When the Mary Celestia ran aground and sank, it was a failure of navigation. She was under control of a pilot who claimed to know the Bermudian waters. But it is an axiom of naval tradition that the Captain always retains ultimate responsibility for his ship, pilot or not, and the ship’s navigation team should not have been without responsibility. Was this firmly in place in the Confederate Navy? I don’t know. The event caused me to recall some of my own Naval experience in that regard.
In 1969 at the height of the Vietnam War, I transitioned, involuntarily, from submarines to surface ships and was assigned as Navigator on the heavy cruiser USS Saint Paul (CA 73). Saint Paul was the last of the all-gun heavy (armored) cruisers, the others having transitioned at least in part to missiles. Our main battery was nine eight-inch guns. As Navigator for that size ship I was a Department Head, albeit a minor one, but except for the family separation in that frenetic time I found pleasure and some challenge in my job because it was traditional seamanship.

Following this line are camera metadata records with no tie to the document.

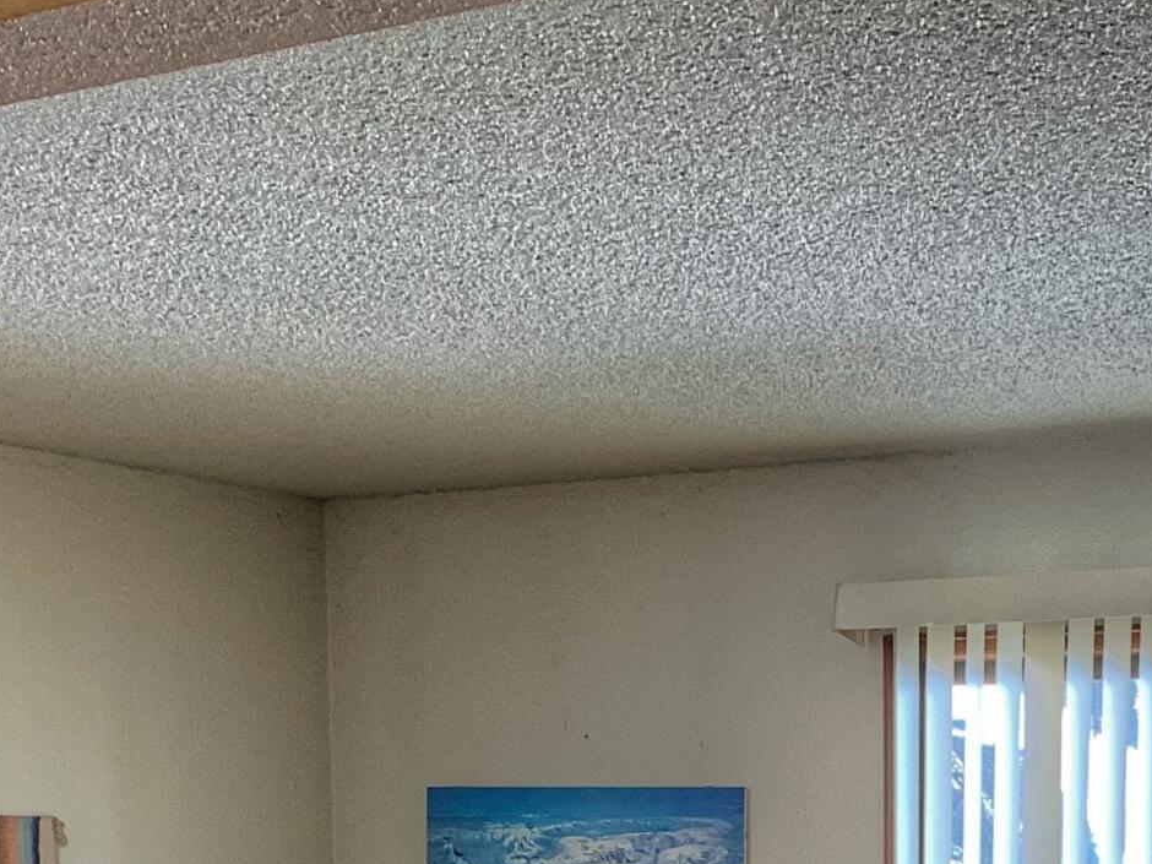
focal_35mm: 83
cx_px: 949
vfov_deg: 16.4
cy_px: 1256
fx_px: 2762
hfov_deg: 23.2
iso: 64
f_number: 1.8
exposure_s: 1/60
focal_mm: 4.25
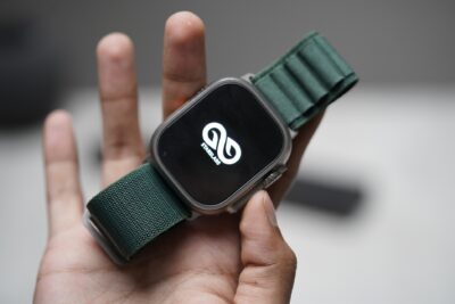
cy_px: 152
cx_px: 228
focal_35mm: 90
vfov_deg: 15.2
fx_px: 1138
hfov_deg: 22.6
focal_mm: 90
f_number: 2.8
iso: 1600
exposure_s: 1/90
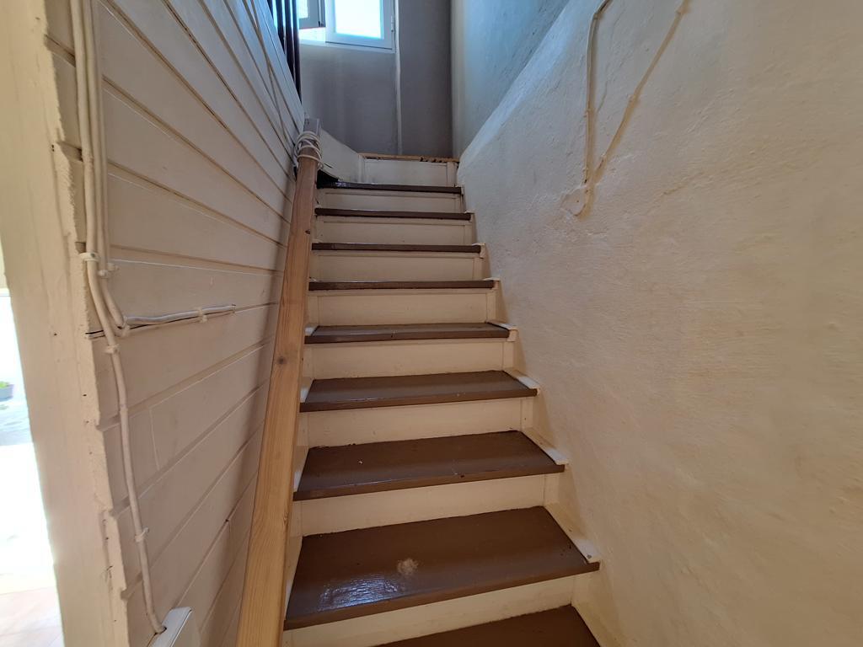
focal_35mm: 13
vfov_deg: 89.9
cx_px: 432
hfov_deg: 106.2
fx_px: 324
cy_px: 324
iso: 100
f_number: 2.2
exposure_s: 1/50
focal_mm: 1.74
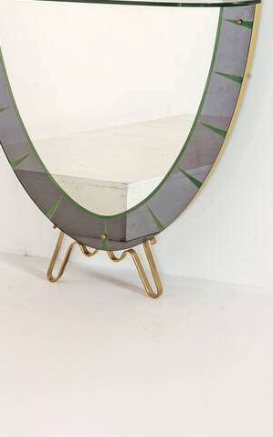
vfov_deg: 16.6
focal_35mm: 121
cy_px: -56
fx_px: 1444
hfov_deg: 10.8
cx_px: 101
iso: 100
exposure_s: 1/200
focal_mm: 35
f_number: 16
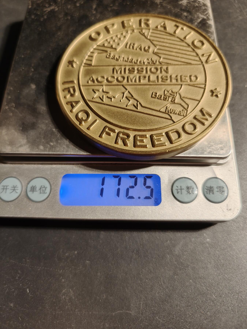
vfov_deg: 73.9
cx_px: 124
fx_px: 219
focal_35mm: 23
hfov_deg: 58.9
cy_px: 164
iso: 100
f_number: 1.6
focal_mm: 6.06
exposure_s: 1/100
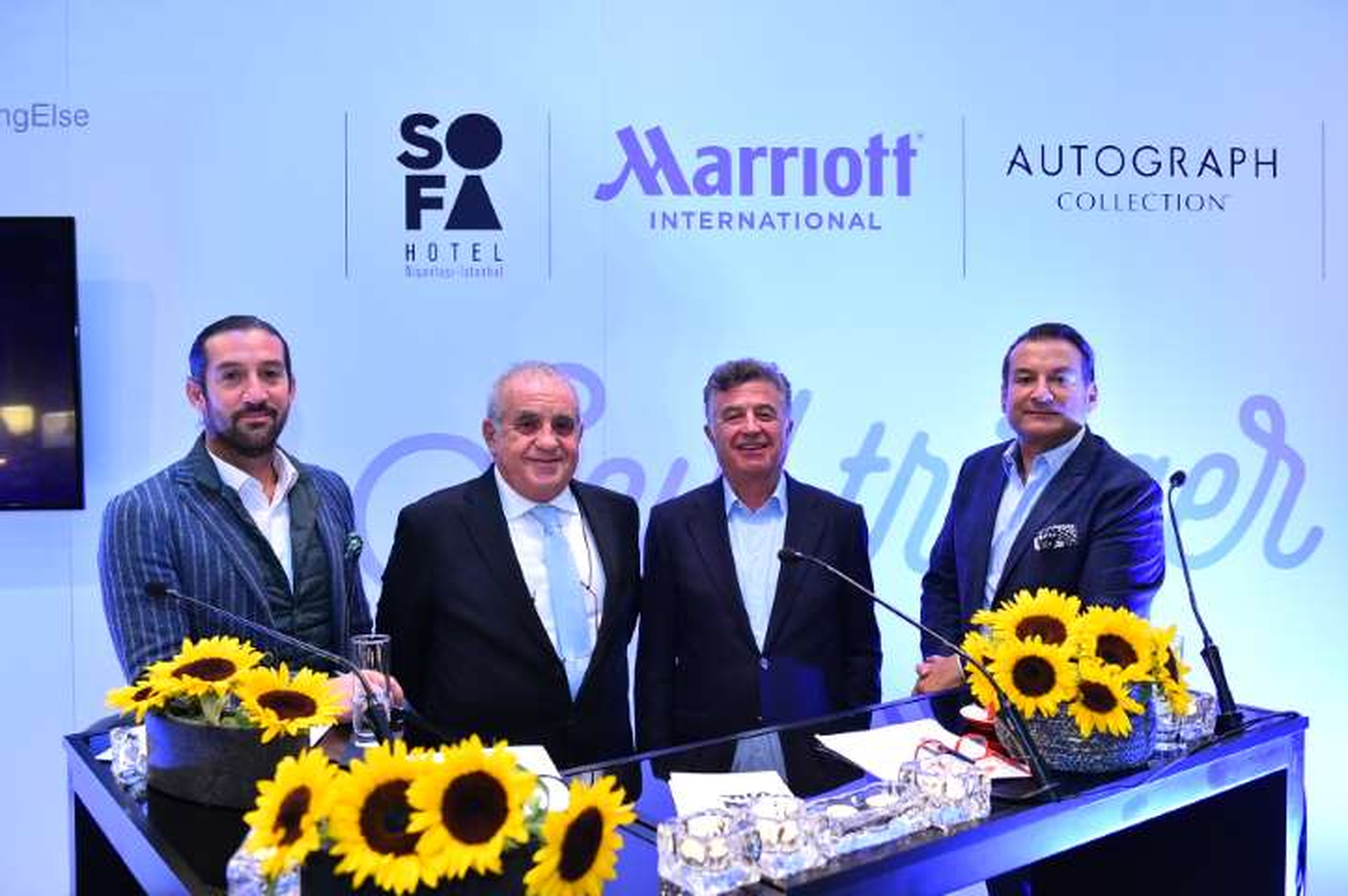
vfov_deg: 41.0
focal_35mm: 32
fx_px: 1197
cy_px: 448
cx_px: 674
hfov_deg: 58.8
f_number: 3.5
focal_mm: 32
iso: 1600
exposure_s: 1/60
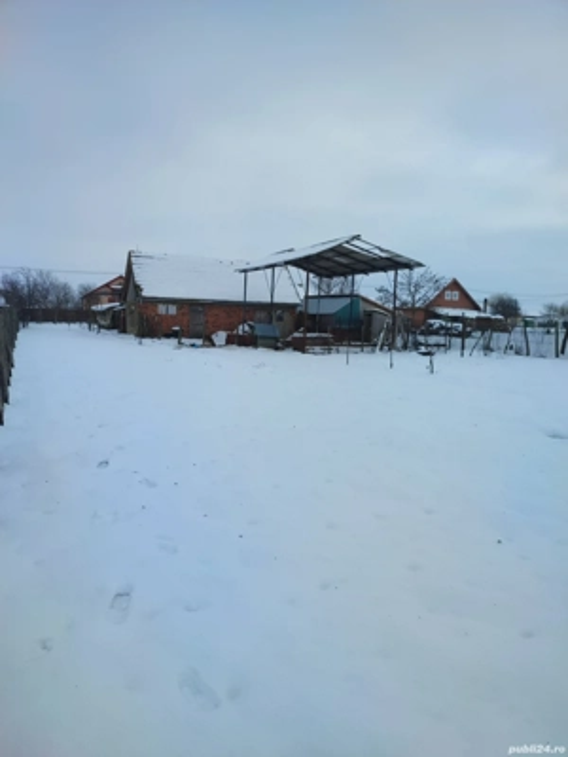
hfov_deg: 54.9
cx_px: 284
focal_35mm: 25
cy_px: 378
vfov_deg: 69.4
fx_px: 547
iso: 50
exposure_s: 1/477
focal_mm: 6.04
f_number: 1.9
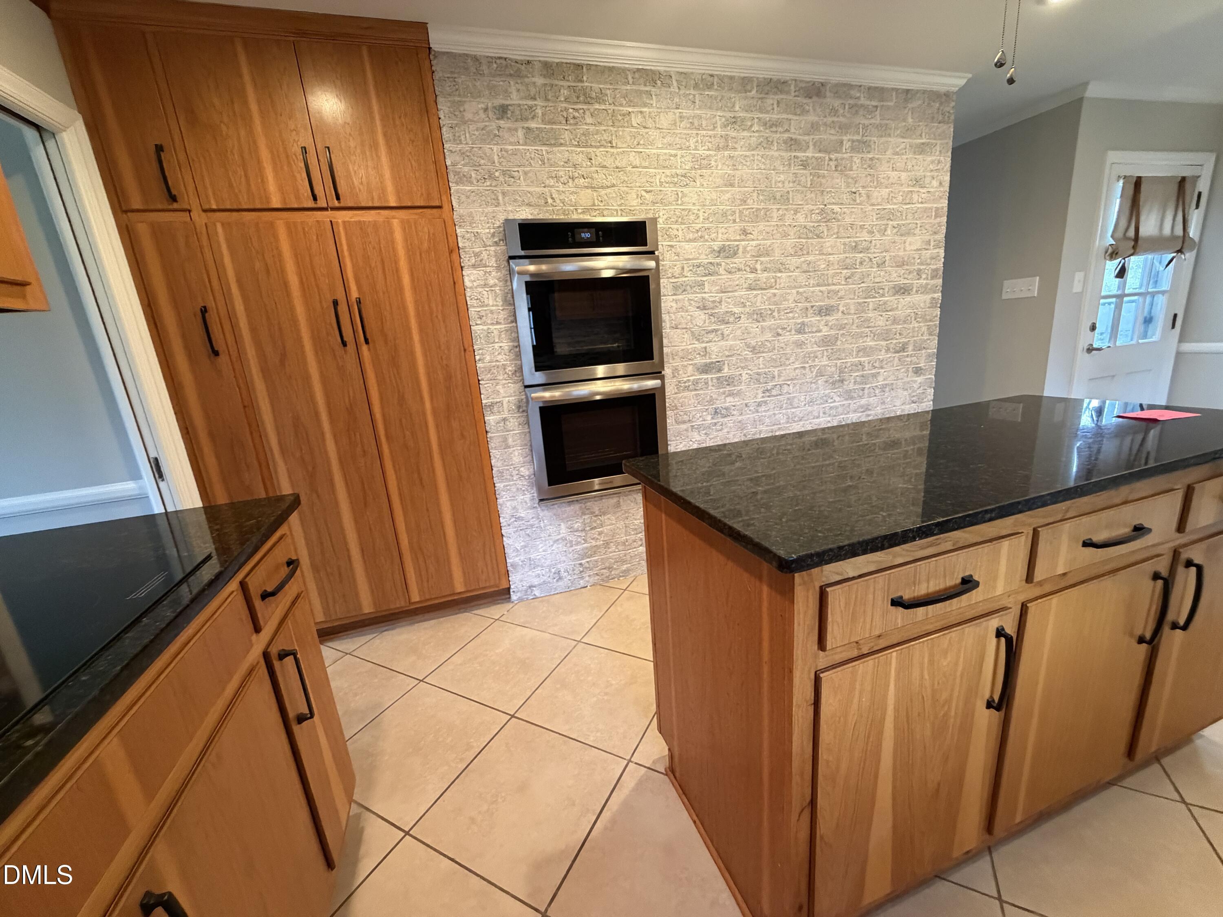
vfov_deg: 85.7
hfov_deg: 102.1
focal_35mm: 14
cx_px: 612
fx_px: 495
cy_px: 458
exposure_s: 1/60
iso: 640
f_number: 2.2
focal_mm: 2.22
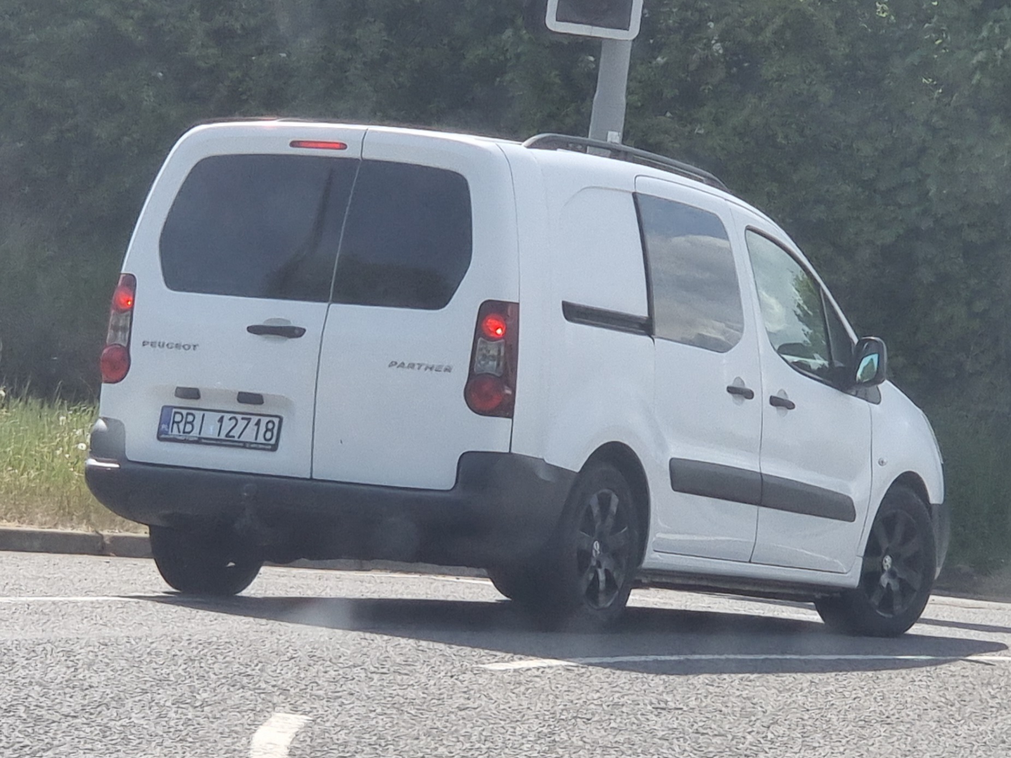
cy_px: 379
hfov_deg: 27.0
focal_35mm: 72
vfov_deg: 20.4
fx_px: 2103
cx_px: 506
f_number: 2.4
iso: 50
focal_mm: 9
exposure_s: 1/833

Unlike most other ships we had only the most basic of navigation equipment – sextant, radio time, and gyro compasses. There was no satellite navigation, and what electronics we had, radar and Loran, the latter being so unreliable as to be almost useless. So I fell into a routine of doing it the old-fashioned way: morning stars, a sun line, noon LAN (Local Apparent Noon), afternoon sun line, evening stars, all weather permitting of course. The book (Bowditch) calls that “a day’s work in navigation”. One time I still recall a tingle of pleasure in getting a sun line, a moon line (mid-morning!), and LAN all to cross in a point. With GPS in the Navy now I wonder if anyone still has the old skills?
Weather is a huge variable in traditional navigation – rain, fog, high sea states, obscured horizons, identification of navigation lights. Weather almost surely played a role in the sinking of the Mary Celestia on that Bermudian reef in 1864, although you will see from the account that it may have been more than that, it might have been perfidy. Her story is rich. It is the kind of detail all too often lacking in the dry, rote material of many a public school history curriculum. If students could be exposed to more stories like the Mary Celestia’s, perhaps the Navy recruiters might have a lot more applicants. Some might even be inspired to become teachers of real history, like Indian Jen. I’d like to think so. Such is the rich tapestry of life at sea, fully as exciting and interesting now as then.